> **Required action**
Return each line of the material below exactly. Begin at the first and end on the line with "hizo en conferencia".

> **Source material**
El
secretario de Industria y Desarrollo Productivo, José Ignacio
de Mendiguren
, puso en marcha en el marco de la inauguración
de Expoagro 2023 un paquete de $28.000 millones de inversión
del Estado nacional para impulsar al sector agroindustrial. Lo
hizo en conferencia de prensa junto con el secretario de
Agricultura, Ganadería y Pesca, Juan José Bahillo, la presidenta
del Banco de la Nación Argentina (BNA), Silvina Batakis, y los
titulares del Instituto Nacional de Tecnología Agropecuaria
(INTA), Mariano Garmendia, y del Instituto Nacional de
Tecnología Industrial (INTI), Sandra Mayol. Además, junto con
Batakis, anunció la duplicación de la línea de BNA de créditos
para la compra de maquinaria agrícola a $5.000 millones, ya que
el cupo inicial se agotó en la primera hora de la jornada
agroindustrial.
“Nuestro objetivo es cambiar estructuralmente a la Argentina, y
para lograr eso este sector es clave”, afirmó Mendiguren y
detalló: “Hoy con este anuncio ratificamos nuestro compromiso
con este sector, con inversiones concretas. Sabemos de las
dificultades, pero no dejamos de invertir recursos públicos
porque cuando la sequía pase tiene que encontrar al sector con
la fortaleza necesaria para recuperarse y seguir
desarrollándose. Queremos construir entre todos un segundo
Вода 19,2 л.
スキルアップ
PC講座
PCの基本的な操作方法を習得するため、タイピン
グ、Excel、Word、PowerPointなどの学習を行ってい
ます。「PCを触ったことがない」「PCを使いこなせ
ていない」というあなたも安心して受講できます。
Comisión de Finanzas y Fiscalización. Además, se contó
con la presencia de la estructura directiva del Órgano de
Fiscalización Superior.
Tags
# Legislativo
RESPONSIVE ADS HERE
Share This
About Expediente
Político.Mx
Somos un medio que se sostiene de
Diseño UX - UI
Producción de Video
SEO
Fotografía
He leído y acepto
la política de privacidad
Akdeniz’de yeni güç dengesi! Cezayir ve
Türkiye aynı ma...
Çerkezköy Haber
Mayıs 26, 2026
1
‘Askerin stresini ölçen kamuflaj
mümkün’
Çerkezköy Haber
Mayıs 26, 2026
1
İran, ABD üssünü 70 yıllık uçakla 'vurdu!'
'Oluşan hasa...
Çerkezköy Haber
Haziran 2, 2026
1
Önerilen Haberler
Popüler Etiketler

> **Solution**
El
secretario de Industria y Desarrollo Productivo, José Ignacio
de Mendiguren
, puso en marcha en el marco de la inauguración
de Expoagro 2023 un paquete de $28.000 millones de inversión
del Estado nacional para impulsar al sector agroindustrial. Lo
hizo en conferencia de prensa junto con el secretario de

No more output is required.